— Collected data entries —
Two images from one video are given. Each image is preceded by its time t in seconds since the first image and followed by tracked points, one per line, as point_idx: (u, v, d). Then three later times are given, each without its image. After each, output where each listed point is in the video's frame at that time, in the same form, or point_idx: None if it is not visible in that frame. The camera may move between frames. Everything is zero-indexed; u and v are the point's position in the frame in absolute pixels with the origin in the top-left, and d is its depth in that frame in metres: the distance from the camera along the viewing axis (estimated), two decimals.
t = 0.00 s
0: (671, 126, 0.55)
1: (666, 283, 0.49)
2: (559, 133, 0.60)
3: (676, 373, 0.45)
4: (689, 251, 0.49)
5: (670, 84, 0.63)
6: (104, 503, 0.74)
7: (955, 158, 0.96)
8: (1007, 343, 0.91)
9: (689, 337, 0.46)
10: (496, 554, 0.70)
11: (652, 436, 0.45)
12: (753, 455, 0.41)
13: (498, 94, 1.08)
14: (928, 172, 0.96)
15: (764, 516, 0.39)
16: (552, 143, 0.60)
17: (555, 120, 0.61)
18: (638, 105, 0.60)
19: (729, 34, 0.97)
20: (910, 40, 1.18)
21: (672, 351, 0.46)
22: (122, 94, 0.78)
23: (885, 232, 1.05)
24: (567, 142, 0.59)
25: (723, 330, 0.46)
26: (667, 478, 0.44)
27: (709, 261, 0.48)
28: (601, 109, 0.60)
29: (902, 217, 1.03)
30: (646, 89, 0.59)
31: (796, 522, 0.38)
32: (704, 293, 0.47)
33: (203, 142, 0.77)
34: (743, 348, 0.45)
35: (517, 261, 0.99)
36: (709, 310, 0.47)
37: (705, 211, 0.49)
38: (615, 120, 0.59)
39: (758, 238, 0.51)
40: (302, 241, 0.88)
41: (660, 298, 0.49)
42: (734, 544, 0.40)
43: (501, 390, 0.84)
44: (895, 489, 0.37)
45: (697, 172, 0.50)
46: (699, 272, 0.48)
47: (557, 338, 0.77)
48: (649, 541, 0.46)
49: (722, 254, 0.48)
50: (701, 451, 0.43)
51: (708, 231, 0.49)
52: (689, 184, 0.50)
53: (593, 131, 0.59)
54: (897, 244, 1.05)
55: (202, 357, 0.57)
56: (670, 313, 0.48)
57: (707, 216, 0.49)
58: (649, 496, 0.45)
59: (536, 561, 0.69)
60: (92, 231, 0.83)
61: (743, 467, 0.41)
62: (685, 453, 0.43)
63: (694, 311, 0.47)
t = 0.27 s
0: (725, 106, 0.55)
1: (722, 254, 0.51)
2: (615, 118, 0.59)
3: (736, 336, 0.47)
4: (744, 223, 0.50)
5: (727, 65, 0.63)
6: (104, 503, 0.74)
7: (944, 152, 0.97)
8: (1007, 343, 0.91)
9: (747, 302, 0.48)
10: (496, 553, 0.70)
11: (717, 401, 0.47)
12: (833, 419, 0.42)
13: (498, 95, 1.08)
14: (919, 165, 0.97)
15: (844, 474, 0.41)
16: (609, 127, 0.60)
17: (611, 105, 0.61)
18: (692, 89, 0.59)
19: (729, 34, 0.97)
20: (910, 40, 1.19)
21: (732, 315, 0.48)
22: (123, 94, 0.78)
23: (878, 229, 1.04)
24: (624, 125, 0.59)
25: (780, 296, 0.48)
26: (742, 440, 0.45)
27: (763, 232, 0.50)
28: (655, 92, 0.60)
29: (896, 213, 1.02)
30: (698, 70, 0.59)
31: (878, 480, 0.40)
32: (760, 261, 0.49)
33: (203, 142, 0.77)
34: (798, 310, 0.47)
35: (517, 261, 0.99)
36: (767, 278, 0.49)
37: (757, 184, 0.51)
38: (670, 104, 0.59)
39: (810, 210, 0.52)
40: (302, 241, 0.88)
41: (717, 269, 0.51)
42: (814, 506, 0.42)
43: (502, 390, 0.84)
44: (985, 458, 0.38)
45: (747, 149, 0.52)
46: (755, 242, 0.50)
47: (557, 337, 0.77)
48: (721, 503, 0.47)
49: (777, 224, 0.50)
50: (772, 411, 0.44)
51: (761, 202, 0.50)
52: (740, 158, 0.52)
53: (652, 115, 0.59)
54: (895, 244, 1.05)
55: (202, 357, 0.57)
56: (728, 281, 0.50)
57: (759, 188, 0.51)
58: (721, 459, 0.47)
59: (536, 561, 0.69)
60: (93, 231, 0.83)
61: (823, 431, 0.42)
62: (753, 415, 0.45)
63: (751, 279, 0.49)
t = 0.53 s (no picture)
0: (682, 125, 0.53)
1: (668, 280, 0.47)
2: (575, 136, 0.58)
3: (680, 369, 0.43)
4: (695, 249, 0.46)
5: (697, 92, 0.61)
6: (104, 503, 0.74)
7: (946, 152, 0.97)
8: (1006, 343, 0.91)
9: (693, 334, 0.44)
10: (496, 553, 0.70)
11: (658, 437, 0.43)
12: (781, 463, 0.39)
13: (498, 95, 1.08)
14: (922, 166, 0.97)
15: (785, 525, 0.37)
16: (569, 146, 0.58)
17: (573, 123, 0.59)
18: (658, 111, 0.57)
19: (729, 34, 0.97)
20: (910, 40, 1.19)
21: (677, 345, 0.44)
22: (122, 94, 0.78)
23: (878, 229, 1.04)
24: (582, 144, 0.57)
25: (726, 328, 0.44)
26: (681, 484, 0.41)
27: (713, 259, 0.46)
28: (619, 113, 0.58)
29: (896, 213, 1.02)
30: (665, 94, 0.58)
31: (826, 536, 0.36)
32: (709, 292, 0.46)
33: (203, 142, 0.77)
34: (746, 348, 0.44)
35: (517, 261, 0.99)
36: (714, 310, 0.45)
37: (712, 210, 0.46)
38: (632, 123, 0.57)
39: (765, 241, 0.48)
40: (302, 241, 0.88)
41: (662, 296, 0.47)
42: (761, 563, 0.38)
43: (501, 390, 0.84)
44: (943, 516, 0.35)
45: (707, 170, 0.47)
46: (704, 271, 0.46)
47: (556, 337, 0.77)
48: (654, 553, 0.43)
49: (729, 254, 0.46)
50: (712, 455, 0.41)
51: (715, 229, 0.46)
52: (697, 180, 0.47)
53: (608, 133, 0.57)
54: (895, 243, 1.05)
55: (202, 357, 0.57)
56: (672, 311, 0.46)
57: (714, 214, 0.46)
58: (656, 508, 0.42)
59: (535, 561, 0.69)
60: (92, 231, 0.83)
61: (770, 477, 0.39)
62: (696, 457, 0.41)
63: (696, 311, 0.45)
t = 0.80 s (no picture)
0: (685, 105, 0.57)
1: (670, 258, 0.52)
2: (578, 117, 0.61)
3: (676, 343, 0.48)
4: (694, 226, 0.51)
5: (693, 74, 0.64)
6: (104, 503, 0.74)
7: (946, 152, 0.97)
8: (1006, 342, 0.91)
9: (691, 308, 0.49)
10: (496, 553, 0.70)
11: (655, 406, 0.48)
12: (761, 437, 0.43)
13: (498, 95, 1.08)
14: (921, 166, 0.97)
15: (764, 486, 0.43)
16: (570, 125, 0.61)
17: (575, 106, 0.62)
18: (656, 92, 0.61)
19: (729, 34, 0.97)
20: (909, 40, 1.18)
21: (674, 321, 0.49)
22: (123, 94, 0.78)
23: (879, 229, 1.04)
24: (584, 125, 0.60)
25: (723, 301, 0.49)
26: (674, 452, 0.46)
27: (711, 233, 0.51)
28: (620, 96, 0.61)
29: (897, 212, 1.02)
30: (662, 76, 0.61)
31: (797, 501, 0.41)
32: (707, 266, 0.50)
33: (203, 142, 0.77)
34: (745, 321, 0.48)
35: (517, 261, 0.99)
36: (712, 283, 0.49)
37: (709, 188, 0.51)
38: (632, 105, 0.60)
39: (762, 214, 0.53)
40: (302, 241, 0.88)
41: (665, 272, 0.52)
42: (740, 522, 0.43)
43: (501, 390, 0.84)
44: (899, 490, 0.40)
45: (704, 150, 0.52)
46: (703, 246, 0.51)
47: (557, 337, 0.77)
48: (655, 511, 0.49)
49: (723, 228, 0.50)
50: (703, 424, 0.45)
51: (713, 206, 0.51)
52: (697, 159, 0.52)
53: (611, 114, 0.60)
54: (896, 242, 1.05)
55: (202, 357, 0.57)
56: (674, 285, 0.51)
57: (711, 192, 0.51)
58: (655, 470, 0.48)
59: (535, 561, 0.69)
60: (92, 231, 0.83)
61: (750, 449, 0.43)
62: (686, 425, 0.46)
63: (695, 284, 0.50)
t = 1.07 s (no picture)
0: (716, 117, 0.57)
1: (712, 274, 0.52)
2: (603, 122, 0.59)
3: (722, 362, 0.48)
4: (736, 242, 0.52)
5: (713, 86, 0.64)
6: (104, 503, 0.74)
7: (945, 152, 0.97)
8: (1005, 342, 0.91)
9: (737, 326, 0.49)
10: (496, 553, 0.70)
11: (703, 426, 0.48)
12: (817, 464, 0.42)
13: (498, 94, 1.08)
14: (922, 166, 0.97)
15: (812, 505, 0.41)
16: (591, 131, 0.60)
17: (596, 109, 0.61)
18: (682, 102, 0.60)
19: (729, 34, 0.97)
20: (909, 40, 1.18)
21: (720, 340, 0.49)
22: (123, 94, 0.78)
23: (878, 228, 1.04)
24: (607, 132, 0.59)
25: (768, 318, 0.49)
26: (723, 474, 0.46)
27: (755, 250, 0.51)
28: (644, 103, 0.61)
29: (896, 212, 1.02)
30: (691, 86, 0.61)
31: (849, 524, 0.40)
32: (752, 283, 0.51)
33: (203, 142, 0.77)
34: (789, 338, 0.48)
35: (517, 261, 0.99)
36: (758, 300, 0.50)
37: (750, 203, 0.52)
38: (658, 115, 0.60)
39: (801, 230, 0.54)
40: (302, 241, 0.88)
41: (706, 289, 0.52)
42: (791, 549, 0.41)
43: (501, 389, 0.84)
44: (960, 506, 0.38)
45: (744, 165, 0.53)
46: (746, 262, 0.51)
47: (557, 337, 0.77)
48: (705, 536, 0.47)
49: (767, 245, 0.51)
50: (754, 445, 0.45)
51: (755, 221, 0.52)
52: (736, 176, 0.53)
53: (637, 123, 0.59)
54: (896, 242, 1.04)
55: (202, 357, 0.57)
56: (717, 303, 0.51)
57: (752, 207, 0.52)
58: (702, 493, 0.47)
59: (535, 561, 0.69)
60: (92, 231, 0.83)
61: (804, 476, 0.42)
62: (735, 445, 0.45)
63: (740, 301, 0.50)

— Exercise aim —
Above are the records. Copy the lines beginning at the one that has "15: (764, 516, 0.39)" and ending with the one that has "63: (694, 311, 0.47)", unchanged.

— Exercise answer —
15: (764, 516, 0.39)
16: (552, 143, 0.60)
17: (555, 120, 0.61)
18: (638, 105, 0.60)
19: (729, 34, 0.97)
20: (910, 40, 1.18)
21: (672, 351, 0.46)
22: (122, 94, 0.78)
23: (885, 232, 1.05)
24: (567, 142, 0.59)
25: (723, 330, 0.46)
26: (667, 478, 0.44)
27: (709, 261, 0.48)
28: (601, 109, 0.60)
29: (902, 217, 1.03)
30: (646, 89, 0.59)
31: (796, 522, 0.38)
32: (704, 293, 0.47)
33: (203, 142, 0.77)
34: (743, 348, 0.45)
35: (517, 261, 0.99)
36: (709, 310, 0.47)
37: (705, 211, 0.49)
38: (615, 120, 0.59)
39: (758, 238, 0.51)
40: (302, 241, 0.88)
41: (660, 298, 0.49)
42: (734, 544, 0.40)
43: (501, 390, 0.84)
44: (895, 489, 0.37)
45: (697, 172, 0.50)
46: (699, 272, 0.48)
47: (557, 338, 0.77)
48: (649, 541, 0.46)
49: (722, 254, 0.48)
50: (701, 451, 0.43)
51: (708, 231, 0.49)
52: (689, 184, 0.50)
53: (593, 131, 0.59)
54: (897, 244, 1.05)
55: (202, 357, 0.57)
56: (670, 313, 0.48)
57: (707, 216, 0.49)
58: (649, 496, 0.45)
59: (536, 561, 0.69)
60: (92, 231, 0.83)
61: (743, 467, 0.41)
62: (685, 453, 0.43)
63: (694, 311, 0.47)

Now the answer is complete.